### Dataset records ###

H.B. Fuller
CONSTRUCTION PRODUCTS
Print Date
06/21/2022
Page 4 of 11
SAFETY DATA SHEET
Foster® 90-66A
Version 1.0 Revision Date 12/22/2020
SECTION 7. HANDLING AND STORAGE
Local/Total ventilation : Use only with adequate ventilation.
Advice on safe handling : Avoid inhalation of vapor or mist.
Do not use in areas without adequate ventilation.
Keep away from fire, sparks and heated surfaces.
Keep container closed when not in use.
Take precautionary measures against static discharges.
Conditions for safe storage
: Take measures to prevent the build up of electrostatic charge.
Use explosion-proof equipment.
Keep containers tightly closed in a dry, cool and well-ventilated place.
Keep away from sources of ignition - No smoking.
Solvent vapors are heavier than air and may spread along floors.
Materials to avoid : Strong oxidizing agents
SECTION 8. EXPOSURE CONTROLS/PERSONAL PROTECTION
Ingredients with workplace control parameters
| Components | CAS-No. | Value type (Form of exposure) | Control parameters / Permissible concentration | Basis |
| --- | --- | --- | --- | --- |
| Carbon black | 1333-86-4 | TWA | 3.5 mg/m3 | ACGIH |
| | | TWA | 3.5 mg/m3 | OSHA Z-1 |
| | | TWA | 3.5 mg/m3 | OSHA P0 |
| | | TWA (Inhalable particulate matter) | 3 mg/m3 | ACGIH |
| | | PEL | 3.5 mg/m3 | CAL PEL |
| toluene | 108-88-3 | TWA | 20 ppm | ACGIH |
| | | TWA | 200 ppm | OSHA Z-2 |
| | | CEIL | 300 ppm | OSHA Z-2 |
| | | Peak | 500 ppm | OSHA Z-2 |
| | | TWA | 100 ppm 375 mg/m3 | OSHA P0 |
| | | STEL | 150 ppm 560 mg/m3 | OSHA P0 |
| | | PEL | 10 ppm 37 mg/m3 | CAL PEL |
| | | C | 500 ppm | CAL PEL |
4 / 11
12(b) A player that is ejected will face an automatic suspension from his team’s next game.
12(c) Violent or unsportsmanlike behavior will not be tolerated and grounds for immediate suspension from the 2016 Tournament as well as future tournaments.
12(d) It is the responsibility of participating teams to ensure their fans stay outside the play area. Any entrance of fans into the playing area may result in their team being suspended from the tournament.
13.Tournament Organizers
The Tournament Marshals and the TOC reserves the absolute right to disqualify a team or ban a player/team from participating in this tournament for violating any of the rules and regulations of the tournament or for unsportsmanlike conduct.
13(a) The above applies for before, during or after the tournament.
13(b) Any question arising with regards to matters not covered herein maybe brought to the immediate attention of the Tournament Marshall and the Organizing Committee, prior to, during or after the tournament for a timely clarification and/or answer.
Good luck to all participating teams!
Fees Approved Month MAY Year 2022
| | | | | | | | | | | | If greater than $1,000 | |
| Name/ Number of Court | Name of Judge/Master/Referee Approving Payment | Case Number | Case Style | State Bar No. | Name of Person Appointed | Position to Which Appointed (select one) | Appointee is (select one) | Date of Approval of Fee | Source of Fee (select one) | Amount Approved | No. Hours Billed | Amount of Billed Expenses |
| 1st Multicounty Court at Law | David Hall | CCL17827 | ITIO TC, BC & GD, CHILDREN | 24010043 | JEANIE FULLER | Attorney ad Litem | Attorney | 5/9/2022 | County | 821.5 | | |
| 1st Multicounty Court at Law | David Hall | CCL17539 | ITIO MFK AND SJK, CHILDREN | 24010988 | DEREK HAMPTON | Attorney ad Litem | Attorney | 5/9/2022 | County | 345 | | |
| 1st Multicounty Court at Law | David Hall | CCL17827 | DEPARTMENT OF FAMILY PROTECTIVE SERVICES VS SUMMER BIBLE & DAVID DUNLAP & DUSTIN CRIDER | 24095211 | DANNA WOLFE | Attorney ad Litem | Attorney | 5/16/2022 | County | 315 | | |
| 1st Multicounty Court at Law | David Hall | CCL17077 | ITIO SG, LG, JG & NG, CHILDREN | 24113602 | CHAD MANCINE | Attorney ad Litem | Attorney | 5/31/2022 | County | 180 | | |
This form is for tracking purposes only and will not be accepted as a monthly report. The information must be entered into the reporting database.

###

* _Exercise description_
Set down every record above exactly as written.

* _Output below_
H.B. Fuller
CONSTRUCTION PRODUCTS
Print Date
06/21/2022
Page 4 of 11
SAFETY DATA SHEET
Foster® 90-66A
Version 1.0 Revision Date 12/22/2020
SECTION 7. HANDLING AND STORAGE
Local/Total ventilation : Use only with adequate ventilation.
Advice on safe handling : Avoid inhalation of vapor or mist.
Do not use in areas without adequate ventilation.
Keep away from fire, sparks and heated surfaces.
Keep container closed when not in use.
Take precautionary measures against static discharges.
Conditions for safe storage
: Take measures to prevent the build up of electrostatic charge.
Use explosion-proof equipment.
Keep containers tightly closed in a dry, cool and well-ventilated place.
Keep away from sources of ignition - No smoking.
Solvent vapors are heavier than air and may spread along floors.
Materials to avoid : Strong oxidizing agents
SECTION 8. EXPOSURE CONTROLS/PERSONAL PROTECTION
Ingredients with workplace control parameters
| Components | CAS-No. | Value type (Form of exposure) | Control parameters / Permissible concentration | Basis |
| --- | --- | --- | --- | --- |
| Carbon black | 1333-86-4 | TWA | 3.5 mg/m3 | ACGIH |
| | | TWA | 3.5 mg/m3 | OSHA Z-1 |
| | | TWA | 3.5 mg/m3 | OSHA P0 |
| | | TWA (Inhalable particulate matter) | 3 mg/m3 | ACGIH |
| | | PEL | 3.5 mg/m3 | CAL PEL |
| toluene | 108-88-3 | TWA | 20 ppm | ACGIH |
| | | TWA | 200 ppm | OSHA Z-2 |
| | | CEIL | 300 ppm | OSHA Z-2 |
| | | Peak | 500 ppm | OSHA Z-2 |
| | | TWA | 100 ppm 375 mg/m3 | OSHA P0 |
| | | STEL | 150 ppm 560 mg/m3 | OSHA P0 |
| | | PEL | 10 ppm 37 mg/m3 | CAL PEL |
| | | C | 500 ppm | CAL PEL |
4 / 11
12(b) A player that is ejected will face an automatic suspension from his team’s next game.
12(c) Violent or unsportsmanlike behavior will not be tolerated and grounds for immediate suspension from the 2016 Tournament as well as future tournaments.
12(d) It is the responsibility of participating teams to ensure their fans stay outside the play area. Any entrance of fans into the playing area may result in their team being suspended from the tournament.
13.Tournament Organizers
The Tournament Marshals and the TOC reserves the absolute right to disqualify a team or ban a player/team from participating in this tournament for violating any of the rules and regulations of the tournament or for unsportsmanlike conduct.
13(a) The above applies for before, during or after the tournament.
13(b) Any question arising with regards to matters not covered herein maybe brought to the immediate attention of the Tournament Marshall and the Organizing Committee, prior to, during or after the tournament for a timely clarification and/or answer.
Good luck to all participating teams!
Fees Approved Month MAY Year 2022
| | | | | | | | | | | | If greater than $1,000 | |
| Name/ Number of Court | Name of Judge/Master/Referee Approving Payment | Case Number | Case Style | State Bar No. | Name of Person Appointed | Position to Which Appointed (select one) | Appointee is (select one) | Date of Approval of Fee | Source of Fee (select one) | Amount Approved | No. Hours Billed | Amount of Billed Expenses |
| 1st Multicounty Court at Law | David Hall | CCL17827 | ITIO TC, BC & GD, CHILDREN | 24010043 | JEANIE FULLER | Attorney ad Litem | Attorney | 5/9/2022 | County | 821.5 | | |
| 1st Multicounty Court at Law | David Hall | CCL17539 | ITIO MFK AND SJK, CHILDREN | 24010988 | DEREK HAMPTON | Attorney ad Litem | Attorney | 5/9/2022 | County | 345 | | |
| 1st Multicounty Court at Law | David Hall | CCL17827 | DEPARTMENT OF FAMILY PROTECTIVE SERVICES VS SUMMER BIBLE & DAVID DUNLAP & DUSTIN CRIDER | 24095211 | DANNA WOLFE | Attorney ad Litem | Attorney | 5/16/2022 | County | 315 | | |
| 1st Multicounty Court at Law | David Hall | CCL17077 | ITIO SG, LG, JG & NG, CHILDREN | 24113602 | CHAD MANCINE | Attorney ad Litem | Attorney | 5/31/2022 | County | 180 | | |
This form is for tracking purposes only and will not be accepted as a monthly report. The information must be entered into the reporting database.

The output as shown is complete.